On 25 July 2019, China Agrotech Holdings Limited (now Da Yu Financing Holdings Limited) (stock code: 1073), a company incorporated in the Cayman Islands completed its successful restructure and re-listing on the Hong Kong Stock Exchange.
As part of the restructuring, the Company and its Hong Kong appointed Liquidators (subsequently recognised in the Cayman Islands) promoted parallel schemes of arrangement with the Company’s creditors in Hong Kong and in the Cayman Islands and sought confirmation of the reduction in capital as part of the post-liquidation restructuring. An EGM of the Company was held to obtain the required shareholder consent.

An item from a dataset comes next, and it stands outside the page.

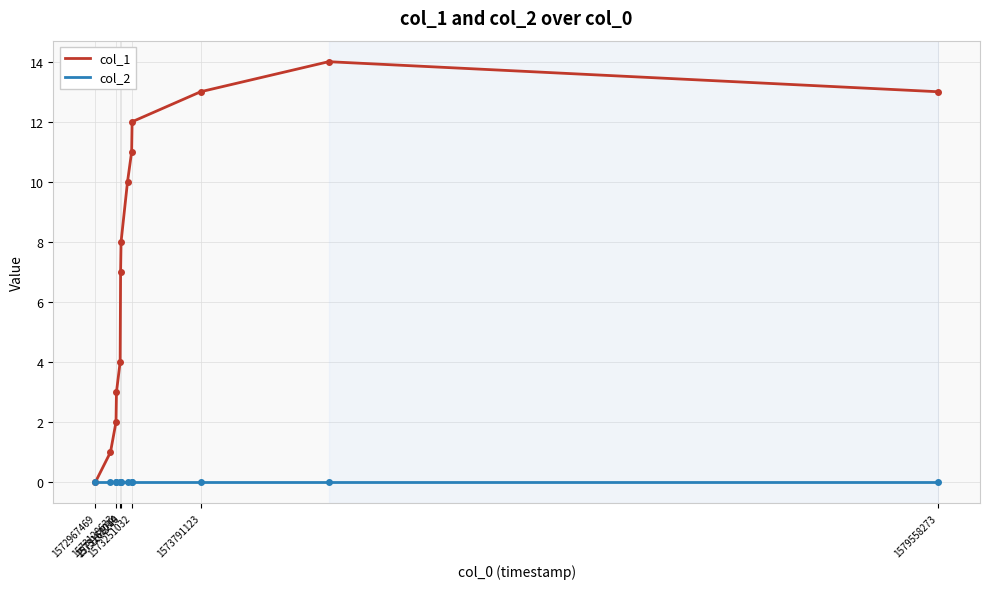

List the series in order of their peak value, lowest first.

col_2, col_1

Following the objection of a shareholder at the EGM to the votes of a dissenting shareholder (DS), which it was alleged sought a ransom payment, the Chairman of the meeting disallowed the votes. Had the votes not been disapplied, the resolutions would not have been passed. Proceedings ensued in both the Cayman Islands and in Hong Kong:
- on 12 June 2019, the Company issued a summons in the Grand Court of the Cayman Islands, seeking a declaration that the resolutions were validly passed (the Cayman Summons); and
- on 26 June 2019, DS issued a summons in the High Court of Hong Kong, (the Hong Kong Summons) relating to the same issues and seeking a stay or dismissal of the Cayman Summons, pending a decision in Hong Kong on the Hong Kong Summons.
The Grand Court declined to order an adjournment or stay of the Cayman Islands Summons holding that in the circumstances the proper forum was that of the Cayman Islands. Justice Segal gave weight to the fact that the dispute related to the conduct of a meeting of shareholders of a Cayman Islands company, governed by Cayman Islands law. Additionally the dispute was closely connected to the capital reduction confirmation, being a matter for the Cayman Islands Courts and the assistance of the court was requested by the Hong Kong Liquidators.
Coming to the same conclusion as Mr Justice Harris in Convoy Global on interpretation, in a judgment on 16 July 2019, Justice Segal held that Article 77 of the Company’s articles of association applied such that the Chairman had the right to reject votes and that such decision was final and conclusive. Whilst a Chairman’s decision could be set aside on the basis of bad faith, no such bad faith had been made out and the decision was not otherwise flawed.